An Excerpt From Jamestown Rediscovery III by William M. Kelso:
In the late fall of 1996, excavations in the southeastern bulwark of the James Fort site recovered a brass finger ring finely engraved with the figure of a large bird and with what appears to be a cross on its breast. It is a signet ring commonly used for impressing wax seals on documents. Some of these rings bear the official heraldic crest of their owner's family, an official symbol registered at the College of Arms in London. A "displayed" eagle embossed with a cross-crosslet on its breast is the official crest of the Strachey family. William Strachey played a significant role in the Jamestown settlement. Heading for Virginia in 1609, Strachey got as far as Bermuda where the supply ship, the Sea Venture, wrecked in a hurricane. The survivors stayed for the next several months building replacement vessels in which they sailed to Jamestown by May 1610. Strachey remained at Jamestown for less than a year, but during that time he became the Secretary of the Colony. He wrote an eloquent letter to an unnamed "dear lady" about his experience in the Sea Venture disaster and his time at Jamestown. The letter probably reached England with him in late 1610.1 There is little doubt that among the English readers of this manuscript was none other than William Shakespeare, for some of the theme, details, and setting for his famous play, The Tempest, almost certainly draws directly on Strachey's Bermuda experience. But more than an interesting, indirect Shakespearean cameo appearance for Jamestown history, Strachey's ring comments on the caliber of the men who ventured to Jamestown, and it serves to set the settlement in time. Jamestown was settled at the same time William Shakespeare was at the height of his career. And Shakespeare was dead and gone before the Mayflower landed at Plymouth.
Strachey returned to an apparently unhappy life in England. There, in 1621, he died in poverty leaving this rather depressing verse:
Hark! Twas the trump of death that blew
My hour has come. False world adieu
Thy pleasures have betrayed me so
That I to death untimely go.2
Strachey may not have been so bitter had he lived to see his Bermuda and Jamestown manuscript published in 1625 or the priceless value his descriptions of Jamestown came to hold today. His "True Reportory" includes one of the few and the most informative descriptions of early Jamestown, particularly James Fort as he saw it in June 1609:
"the fort growing since to more perfection, is now at this present in this manner: ...about half an acre...is cast almost into the form of a triangle and so palisaded.

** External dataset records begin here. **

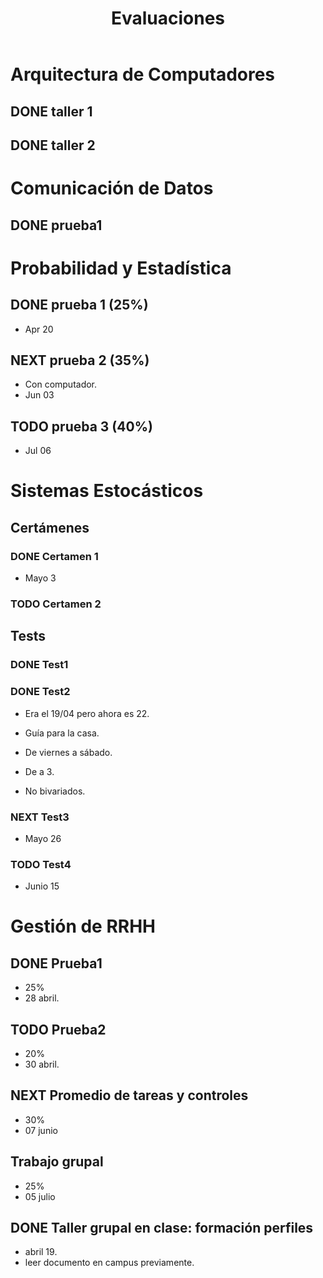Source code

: #+TITLE: Evaluaciones
#+FILETAGS: :university:evaluation:

* Arquitectura de Computadores
** DONE taller 1
SCHEDULED: <2022-04-29 Fri>
** DONE taller 2
CLOSED: [2022-05-06 Fri 11:19] SCHEDULED: <2022-05-06 Fri 12:00-13:00>
:LOGBOOK:
- State "DONE"       from "NEXT"       [2022-05-06 Fri 11:19]
- State "NEXT"       from "TODO"       [2022-05-04 Wed 12:18]
:END:
* Comunicación de Datos
** DONE prueba1
CLOSED: [2022-05-06 Fri 20:34] SCHEDULED: <2022-05-06 Fri 18:00-19:00>
:LOGBOOK:
- State "DONE"       from "NEXT"       [2022-05-06 Fri 20:34]
- State "NEXT"       from "TODO"       [2022-05-04 Wed 12:18]
:END:
* Probabilidad y Estadística
** DONE prueba 1 (25%)
CLOSED: [2022-04-23 Sat 22:27] SCHEDULED: <2022-04-20 Wed 10:50>
:LOGBOOK:
- State "DONE"       from              [2022-04-23 Sat 22:27]
:END:
- Apr 20
** NEXT prueba 2 (35%)
SCHEDULED: <2022-06-03 Fri 10:50>
:LOGBOOK:
- State "NEXT"       from "TODO"       [2022-05-04 Wed 12:18]
:END:
- Con computador.
- Jun 03
** TODO prueba 3 (40%)
SCHEDULED: <2022-07-06 Wed 10:50>
- Jul 06
* Sistemas Estocásticos
** Certámenes
*** DONE Certamen 1
CLOSED: [2022-05-04 Wed 11:04] SCHEDULED: <2022-05-03 Tue 16:50-19:00>
:LOGBOOK:
- State "DONE"       from              [2022-05-04 Wed 11:04]
:END:
- Mayo 3

*** TODO Certamen 2
SCHEDULED: <2022-06-21 Tue>
** Tests
*** DONE Test1
CLOSED: [2022-04-11 Mon 11:33] SCHEDULED: <2022-04-04 Mon 08:30-10:40>
:LOGBOOK:
- State "DONE"       from              [2022-04-11 Mon 11:33]
:END:
*** DONE Test2
CLOSED: [2022-04-23 Sat 22:28] SCHEDULED: <2022-04-22 Fri>
:LOGBOOK:
- State "DONE"       from              [2022-04-23 Sat 22:28]
:END:
- Era el 19/04 pero ahora es 22.
- Guía para la casa.
- De viernes a sábado.
- De a 3.

- No bivariados.

*** NEXT Test3
SCHEDULED: <2022-05-26 Thu>
:LOGBOOK:
- State "NEXT"       from "TODO"       [2022-05-04 Wed 12:18]
:END:
- Mayo 26

*** TODO Test4
SCHEDULED: <2022-06-15 Wed>
- Junio 15

* Gestión de RRHH
** DONE Prueba1
CLOSED: [2022-05-01 Sun 15:22] SCHEDULED: <2022-04-28 Thu 08:30>
:LOGBOOK:
- State "DONE"       from              [2022-05-01 Sun 15:22]
:END:
- 25%
- 28 abril.
** TODO Prueba2
SCHEDULED: <2022-06-30 Thu 08:30>
- 20%
- 30 abril.
** NEXT Promedio de tareas y controles
SCHEDULED: <2022-06-07 Tue 16:50>
- 30%
- 07 junio
** Trabajo grupal
SCHEDULED: <2022-07-05 Tue 16:50>
- 25%
- 05 julio
** DONE Taller grupal en clase: formación perfiles
CLOSED: [2022-04-23 Sat 22:28] SCHEDULED: <2022-04-19 Tue>
:LOGBOOK:
- State "DONE"       from              [2022-04-23 Sat 22:28]
:END:
- abril 19.
- leer documento en campus previamente.
* Local variables :noexport:
# Local Variables:
# ispell-local-dictionary: "espanol"
# End:

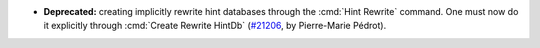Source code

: - **Deprecated:**
  creating implicitly rewrite hint databases through the
  :cmd:`Hint Rewrite` command. One must now do it explicitly
  through :cmd:`Create Rewrite HintDb`
  (`#21206 <https://github.com/rocq-prover/rocq/pull/21206>`_,
  by Pierre-Marie Pédrot).
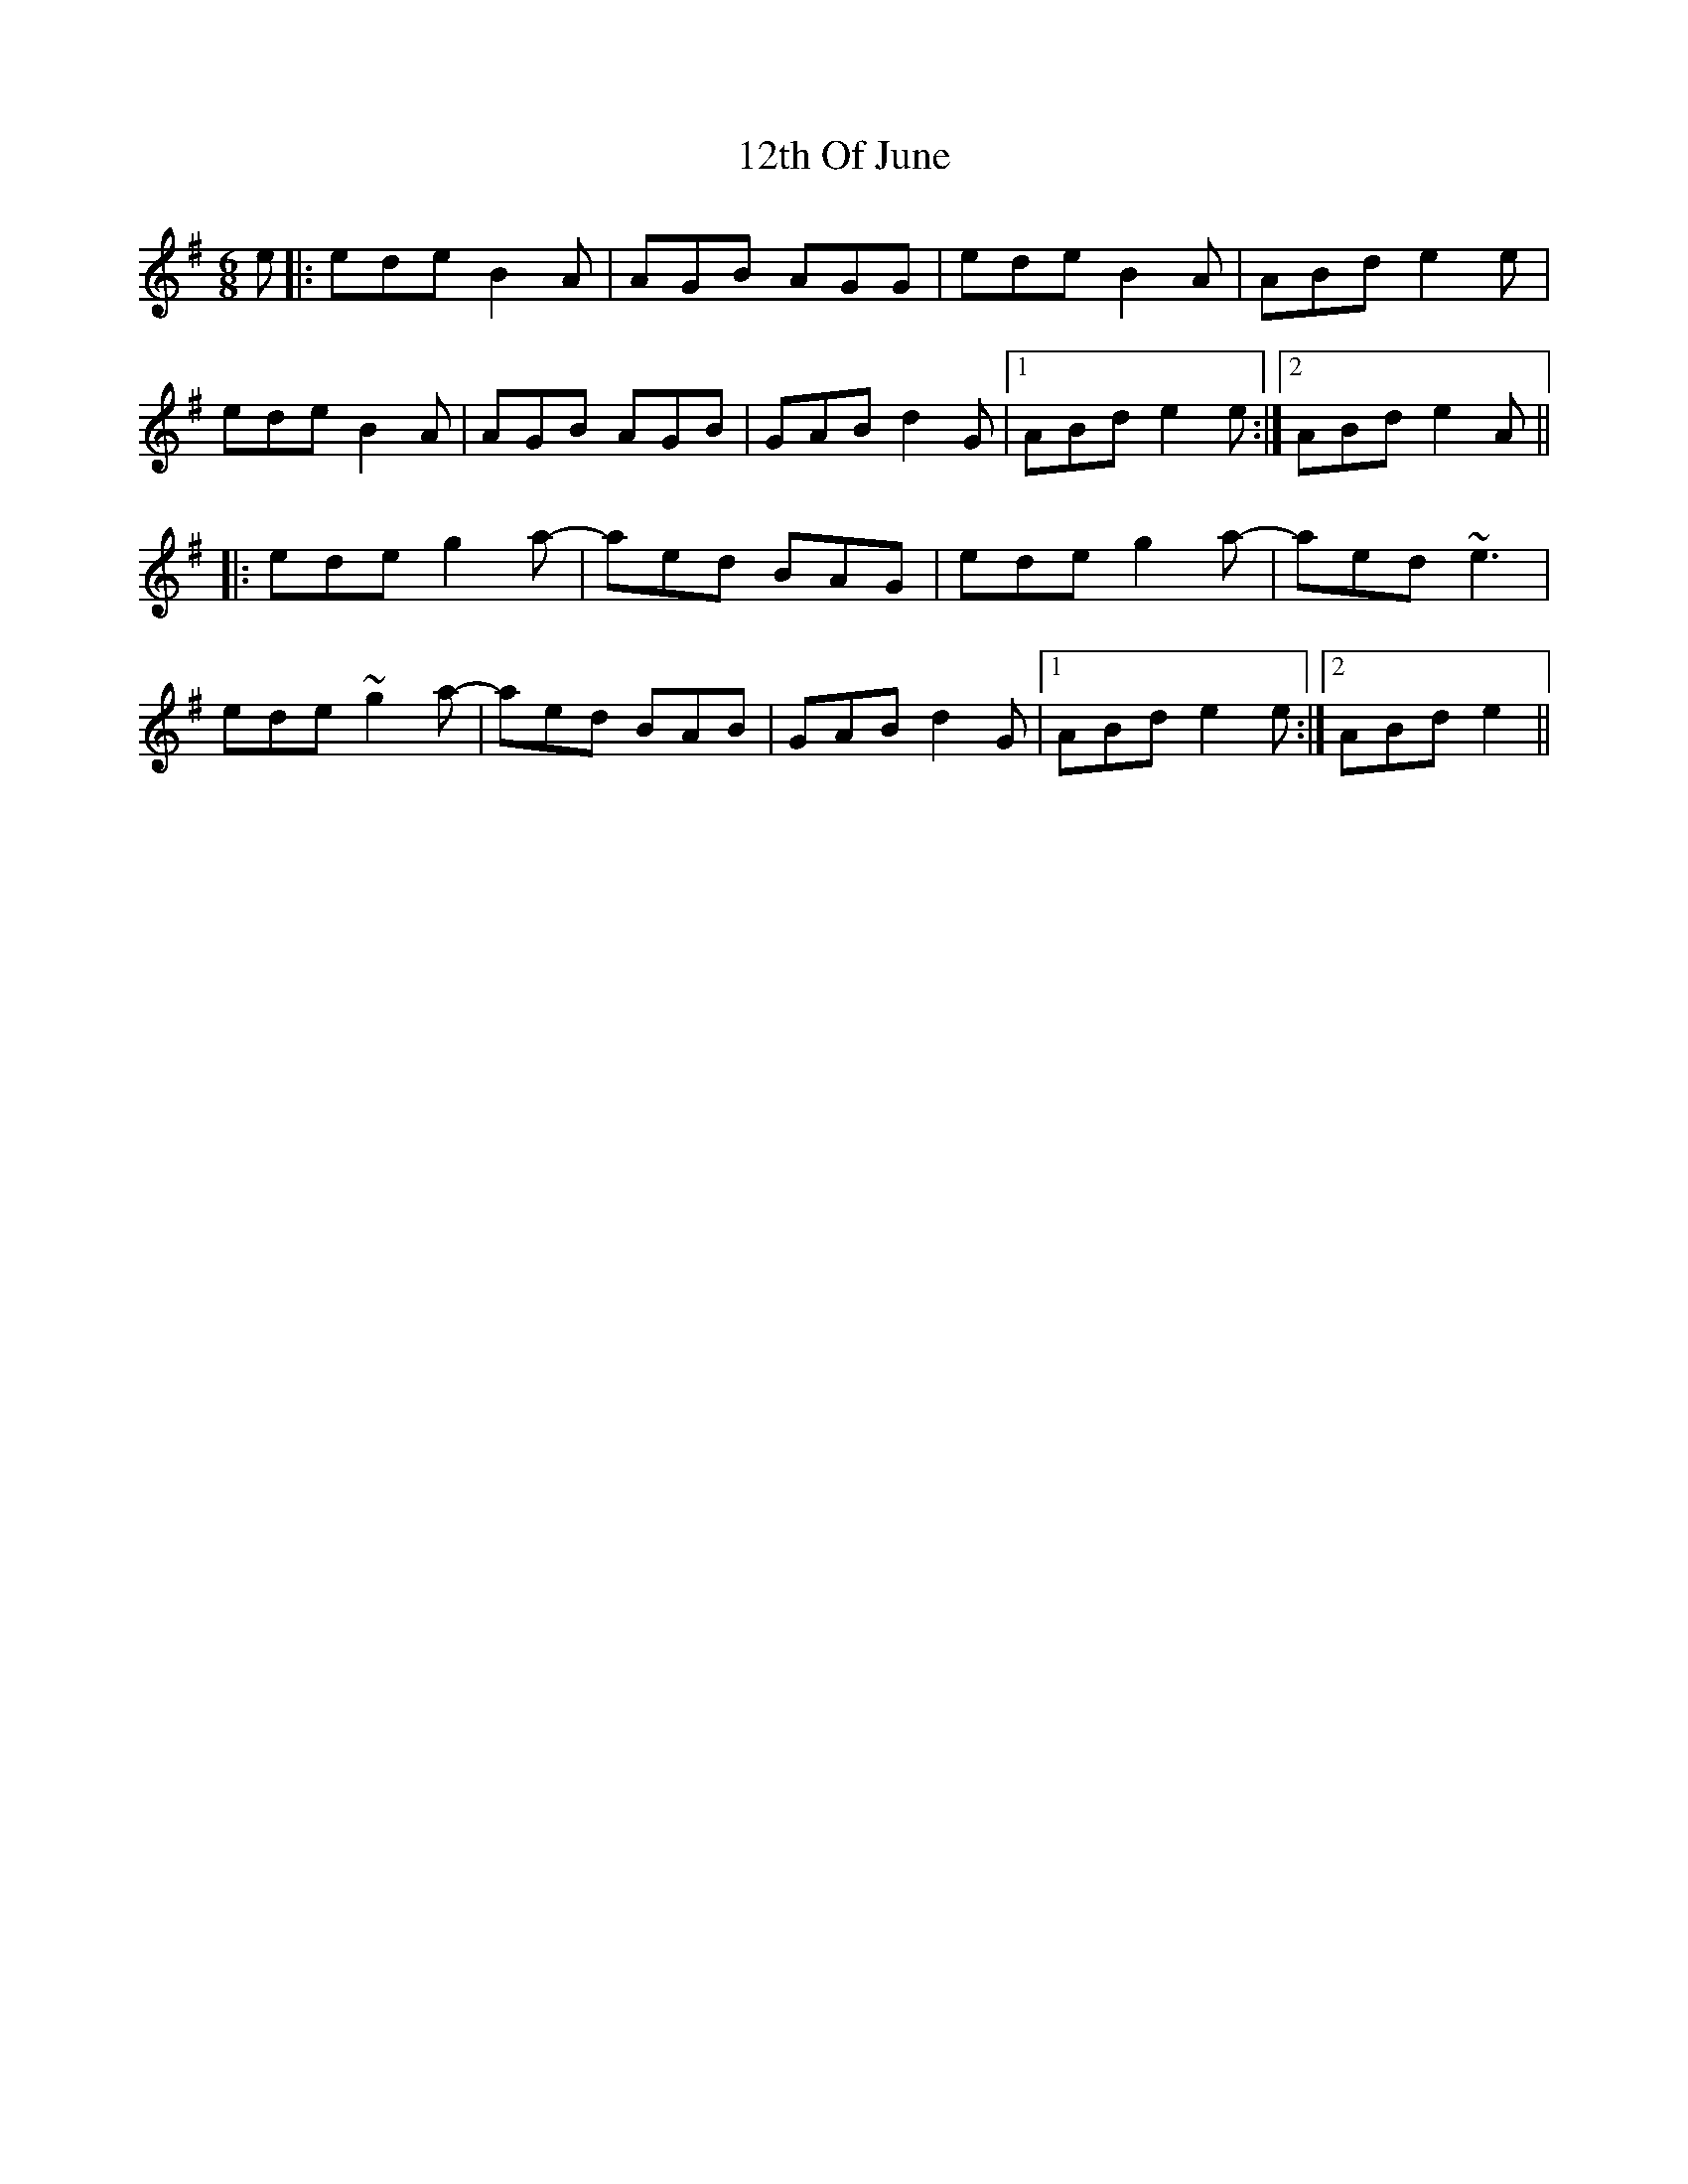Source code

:X: 15
T: 12th Of June
R: jig
M: 6/8
K: Eminor
e|:ede B2A|AGB AGG|ede B2A|ABd e2e|
ede B2A|AGB AGB|GAB d2G|1 ABd e2e:|2 ABd e2A||
|:ede g2a-|aed BAG|ede g2a-|aed ~e3|
ede ~g2a-|aed BAB|GAB d2G|1 ABd e2e:|2 ABd e2||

The south side next the river (howbeit extended in a line or curtain sixscore foot more in length than the other two, by reason the advantage of the ground doth require) contains 140 yards, the west and east sides a hundred only. At every angle or corner, where the lines meet, a bulwark or watchtower is raised and in each bulwark a piece or two well mounted. ...And thus enclosed, as I said, round with a palisade of planks and strong posts, four feet deep in the ground, of young oaks, walnuts, etc…the fort is called, in honor of His Majesty's name, Jamestown. The principal gate from the town, through the palisade, opens to the river, as at each bulwark there is a gate likewise to go forth and at every gate a demiculverin and so in the market-place." 3
Archaeological discoveries at Jamestown in 1996 proved to be the remnants of what Strachey saw, and there is every reason to believe they are also traces of George Percy’s "triangular-wise" 1607 James Fort with three "half moon" bulwarks at the corners4 and John Smith's 1608 "five-side" Jamestown with "three bulwarks." 5
1 William Strachey, "A True Reportory of the Wreck and Redemption of Sir Thomas Gates, Knight," in A Voyage to Virginia in 1609, ed. Louis B. Wright (Charlottesville, VA: Univ. Press of Virginia, 1965), Chapter I.
2 S.G. Culliford, William Strachey, 1572-1621, (Charlottesville, VA: Univ. Press of Virginia, 1965), 140.
3 Strachey, "True Reportory," 79.
4 George Percy, [1608?] Observations gathered out of "A Discourse of the Southern Colony in Virginia by the English, 1606," ed. by David B. Quinn (Charlottesville, VA: Univ. Press of Virginia, 1967), 22.
5 Philip L. Barbour, ed., The Complete Works of Captain John Smith (1580-1631) (Chapel Hill: The Univ. of North Carolina Press, 1986), 2:325.